→ **Required work**: Where a line of the data holds the word "scheduled", copy that line.

[Excerpts from a dataset]

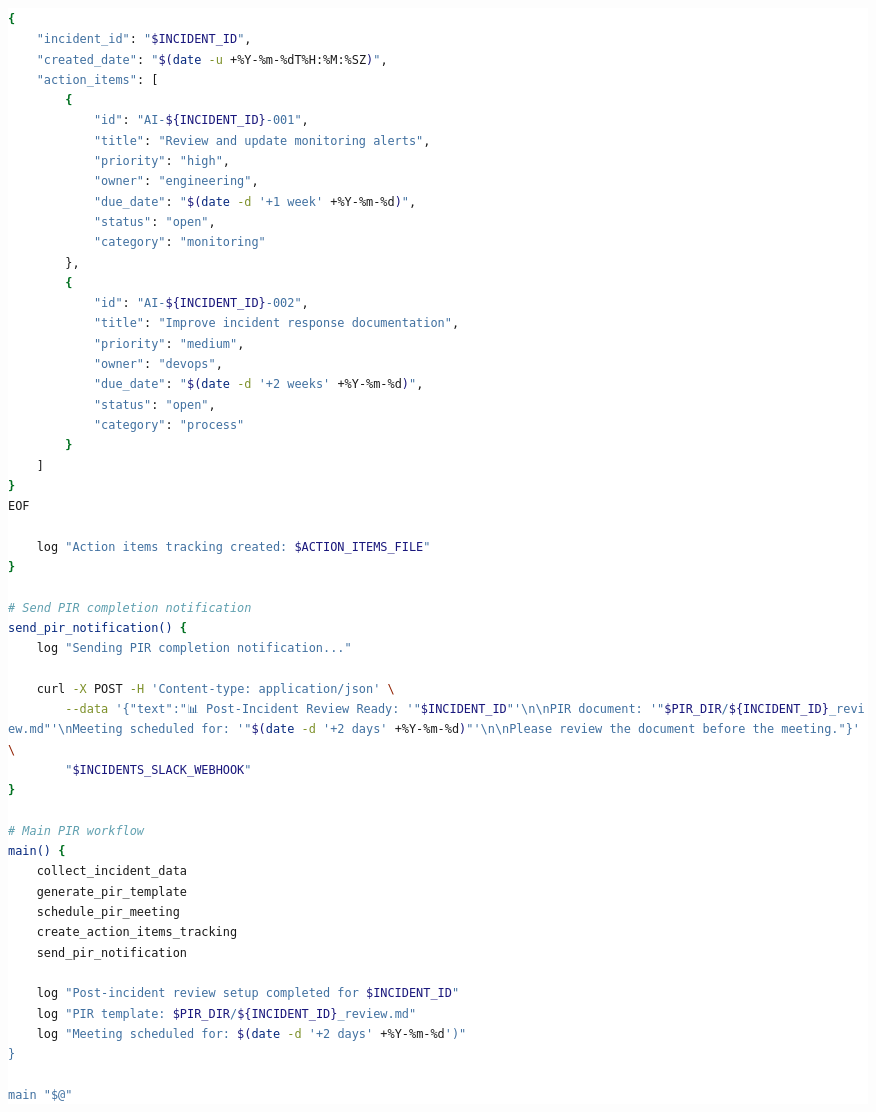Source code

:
 ```bash
{
    "incident_id": "$INCIDENT_ID",
    "created_date": "$(date -u +%Y-%m-%dT%H:%M:%SZ)",
    "action_items": [
        {
            "id": "AI-${INCIDENT_ID}-001",
            "title": "Review and update monitoring alerts",
            "priority": "high",
            "owner": "engineering",
            "due_date": "$(date -d '+1 week' +%Y-%m-%d)",
            "status": "open",
            "category": "monitoring"
        },
        {
            "id": "AI-${INCIDENT_ID}-002",
            "title": "Improve incident response documentation",
            "priority": "medium",
            "owner": "devops",
            "due_date": "$(date -d '+2 weeks' +%Y-%m-%d)",
            "status": "open",
            "category": "process"
        }
    ]
}
EOF

    log "Action items tracking created: $ACTION_ITEMS_FILE"
}

# Send PIR completion notification
send_pir_notification() {
    log "Sending PIR completion notification..."

    curl -X POST -H 'Content-type: application/json' \
        --data '{"text":"📊 Post-Incident Review Ready: '"$INCIDENT_ID"'\n\nPIR document: '"$PIR_DIR/${INCIDENT_ID}_review.md"'\nMeeting scheduled for: '"$(date -d '+2 days' +%Y-%m-%d)"'\n\nPlease review the document before the meeting."}' \
        "$INCIDENTS_SLACK_WEBHOOK"
}

# Main PIR workflow
main() {
    collect_incident_data
    generate_pir_template
    schedule_pir_meeting
    create_action_items_tracking
    send_pir_notification

    log "Post-incident review setup completed for $INCIDENT_ID"
    log "PIR template: $PIR_DIR/${INCIDENT_ID}_review.md"
    log "Meeting scheduled for: $(date -d '+2 days' +%Y-%m-%d')"
}

main "$@"
```
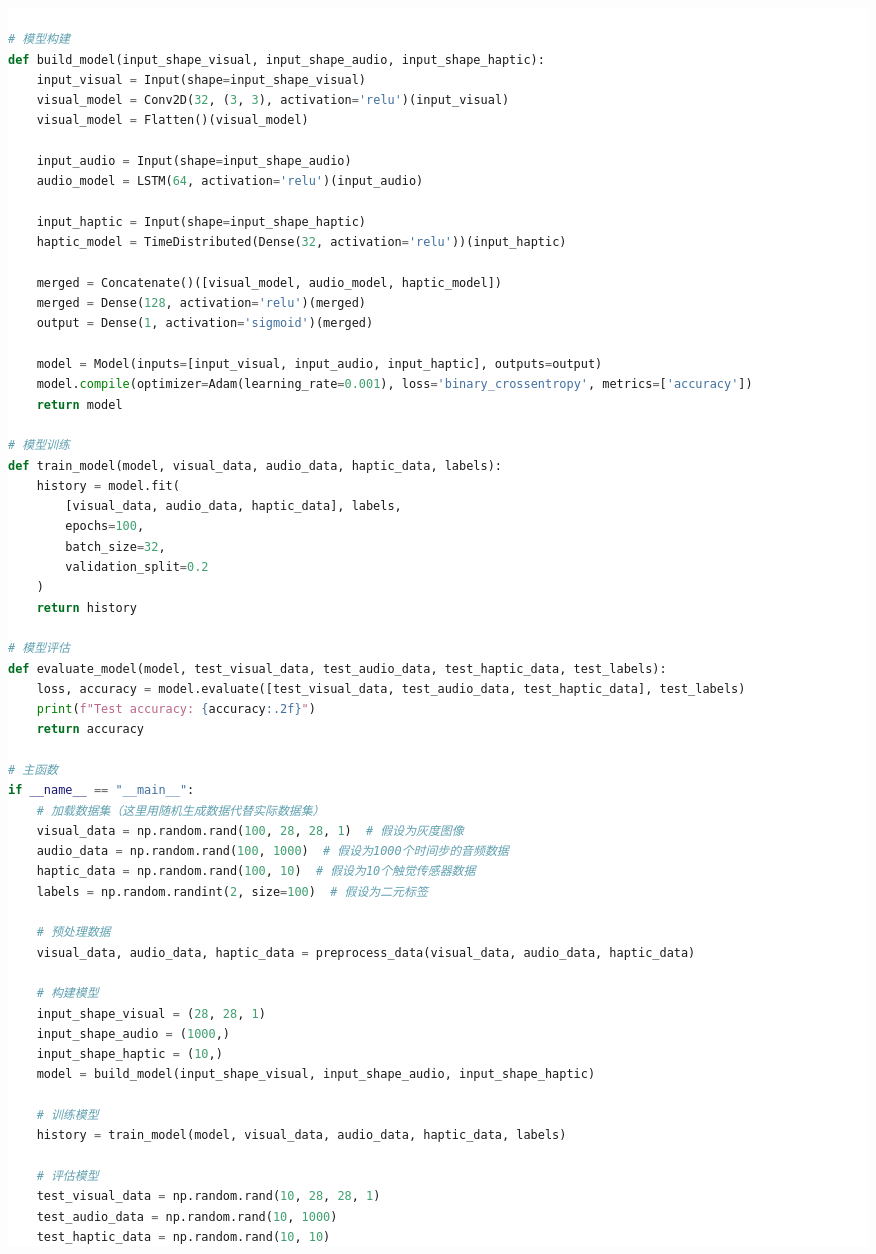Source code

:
```python

# 模型构建
def build_model(input_shape_visual, input_shape_audio, input_shape_haptic):
    input_visual = Input(shape=input_shape_visual)
    visual_model = Conv2D(32, (3, 3), activation='relu')(input_visual)
    visual_model = Flatten()(visual_model)

    input_audio = Input(shape=input_shape_audio)
    audio_model = LSTM(64, activation='relu')(input_audio)

    input_haptic = Input(shape=input_shape_haptic)
    haptic_model = TimeDistributed(Dense(32, activation='relu'))(input_haptic)

    merged = Concatenate()([visual_model, audio_model, haptic_model])
    merged = Dense(128, activation='relu')(merged)
    output = Dense(1, activation='sigmoid')(merged)

    model = Model(inputs=[input_visual, input_audio, input_haptic], outputs=output)
    model.compile(optimizer=Adam(learning_rate=0.001), loss='binary_crossentropy', metrics=['accuracy'])
    return model

# 模型训练
def train_model(model, visual_data, audio_data, haptic_data, labels):
    history = model.fit(
        [visual_data, audio_data, haptic_data], labels,
        epochs=100,
        batch_size=32,
        validation_split=0.2
    )
    return history

# 模型评估
def evaluate_model(model, test_visual_data, test_audio_data, test_haptic_data, test_labels):
    loss, accuracy = model.evaluate([test_visual_data, test_audio_data, test_haptic_data], test_labels)
    print(f"Test accuracy: {accuracy:.2f}")
    return accuracy

# 主函数
if __name__ == "__main__":
    # 加载数据集（这里用随机生成数据代替实际数据集）
    visual_data = np.random.rand(100, 28, 28, 1)  # 假设为灰度图像
    audio_data = np.random.rand(100, 1000)  # 假设为1000个时间步的音频数据
    haptic_data = np.random.rand(100, 10)  # 假设为10个触觉传感器数据
    labels = np.random.randint(2, size=100)  # 假设为二元标签

    # 预处理数据
    visual_data, audio_data, haptic_data = preprocess_data(visual_data, audio_data, haptic_data)

    # 构建模型
    input_shape_visual = (28, 28, 1)
    input_shape_audio = (1000,)
    input_shape_haptic = (10,)
    model = build_model(input_shape_visual, input_shape_audio, input_shape_haptic)

    # 训练模型
    history = train_model(model, visual_data, audio_data, haptic_data, labels)

    # 评估模型
    test_visual_data = np.random.rand(10, 28, 28, 1)
    test_audio_data = np.random.rand(10, 1000)
    test_haptic_data = np.random.rand(10, 10)
```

→ **Response to the exercise**:
        --data '{"text":"📊 Post-Incident Review Ready: '"$INCIDENT_ID"'\n\nPIR document: '"$PIR_DIR/${INCIDENT_ID}_review.md"'\nMeeting scheduled for: '"$(date -d '+2 days' +%Y-%m-%d)"'\n\nPlease review the document before the meeting."}' \
    log "Meeting scheduled for: $(date -d '+2 days' +%Y-%m-%d')"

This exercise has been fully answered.